Meltdown Claims Another Top Law Firm
New York law firm Thacher Proffitt & Wood said it will shut down early next year, another casualty of the meltdown in structured finance and real estate dealmaking.
About half its 195 lawyers including Managing Partner Paul Tvetenstrand are joining a Chicago-based rival, Sonnenschein, Nath & Rosenthal, as of Jan. 1.
Just three weeks ago, the Treasury Department awarded Thacher Proffitt a contract for up to $500,000 of legal services to assist the department with investments under the Troubled Asset Relief Program and a related Federal Reserve lending program for asset-backed securities. That work will be performed by some of the attorneys who are moving to Sonnenschein, according to Bloomberg News.
Thacher Proffitt led Thomson Financial's 2007 league table among U.S. law firms advising issuers of asset-backed deals, advising 202 transactions valued at $102 billion. It was the third-ranked law firm advising managers of both asset-backed and mortgage-backed securites that year, according to its Web site. As that business withered in 2008, it shrank from a peak of 350 lawyers to 195 before the latest departures.

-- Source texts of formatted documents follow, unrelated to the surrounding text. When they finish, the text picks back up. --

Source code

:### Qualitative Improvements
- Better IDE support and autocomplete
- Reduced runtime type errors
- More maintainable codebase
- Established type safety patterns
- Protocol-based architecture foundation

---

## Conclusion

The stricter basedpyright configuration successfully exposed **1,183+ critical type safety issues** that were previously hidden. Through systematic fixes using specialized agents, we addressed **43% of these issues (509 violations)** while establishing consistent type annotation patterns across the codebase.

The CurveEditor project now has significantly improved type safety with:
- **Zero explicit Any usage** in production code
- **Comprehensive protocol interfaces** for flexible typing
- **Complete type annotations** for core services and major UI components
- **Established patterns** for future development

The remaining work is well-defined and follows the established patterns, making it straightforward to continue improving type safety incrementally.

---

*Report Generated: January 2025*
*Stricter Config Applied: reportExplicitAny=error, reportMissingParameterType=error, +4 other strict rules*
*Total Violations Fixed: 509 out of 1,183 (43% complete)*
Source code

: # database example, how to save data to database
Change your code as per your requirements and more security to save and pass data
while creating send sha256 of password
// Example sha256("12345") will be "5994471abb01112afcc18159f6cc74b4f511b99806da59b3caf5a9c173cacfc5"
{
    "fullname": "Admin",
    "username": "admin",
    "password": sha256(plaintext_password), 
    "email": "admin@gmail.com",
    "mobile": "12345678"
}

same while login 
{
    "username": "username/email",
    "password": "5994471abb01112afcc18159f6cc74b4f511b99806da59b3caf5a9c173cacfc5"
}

However, Thacher Proffitt also had substantial practices in banking and financial institutions, bankruptcy, compensation and benefits, distressed assets, environmental issues, investment management, litigation, maritime, tax, technology and intellectual property, and trusts and estates.
The 160-year old firm had been discussing a merger with an unnamed firm for six months, but "in the current economic environment it became apparent ...that a merger could not be executed," the company announced last week. "As a result, and in light of severe reductions in revenue, it became clear that Thacher Proffitt would not have the financial resources to continue business operations in its current form into the new year."
Thacher Proffitt becomes the fourth U.S. law firm to announce plans to close this year, according to Bloomberg. Dozens more firms have laid off attorneys and staff, especially in structured finance and real estate.